怯える、三人目
少女は、自分の置かれている状況をどう捉えたのか、ガタガタ震えていた。
「えっと、俺は"真屋夏生"って言うんだけど君は?」
自分も混乱しているだろうに、他を気にかける彼は、見た目に反して優しいのだろう。見た目で全てわかるわけはないのだが。
紛らわせようと話し掛けた夏生を見ても、怯えてしまっている。仕方なしに"夜々"が立ち上がった。少女はビクッと体を強張らせる。
「……心配しなくていいよ。ここにいる皆が、君と同じ状態だと思うから。ボクは、"山科夜々"。取り敢えず、呼び会える名前を聞いておきたい。」
膝を抱えて怯えている少女。
「……アンナ。畑中アンナ…………。

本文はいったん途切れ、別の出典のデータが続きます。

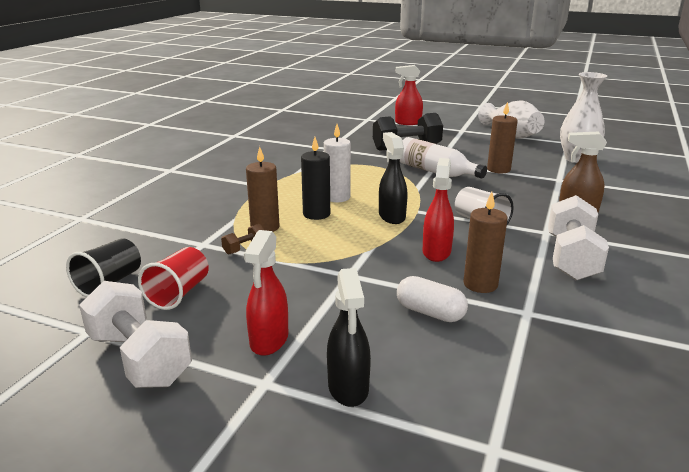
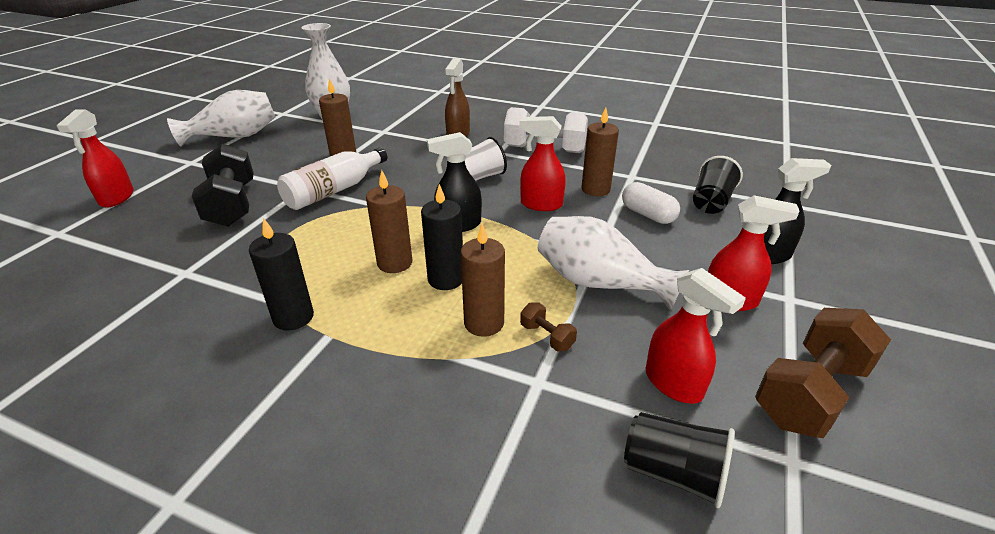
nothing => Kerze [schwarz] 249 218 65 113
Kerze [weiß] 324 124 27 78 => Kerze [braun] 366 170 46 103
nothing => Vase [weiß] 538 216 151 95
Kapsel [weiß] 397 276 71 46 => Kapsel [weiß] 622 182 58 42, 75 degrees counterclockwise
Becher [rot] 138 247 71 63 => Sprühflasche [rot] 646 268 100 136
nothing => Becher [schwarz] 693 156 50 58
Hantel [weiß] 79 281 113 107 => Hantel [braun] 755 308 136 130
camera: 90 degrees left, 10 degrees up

」
名前だけと言ったが、本当に名前だけ告げると黙ってしまった。
「アンナちゃんか。ア……。」
更に話し掛けようとする夏生を、夜々が制止した。
「……きっと彼女は、酷い人見知りなんだと思うよ。夏生くん、君も不安なのはわかるけど、状況は考えよう。」
アンナの状況は然程変わったわけではない。多分、打ち解けるには時間が掛かるだろう。
「……ああ、そっか。ごめん……。」
矢張不安だったのか、ソファに座り直し、目をさ迷わせていた。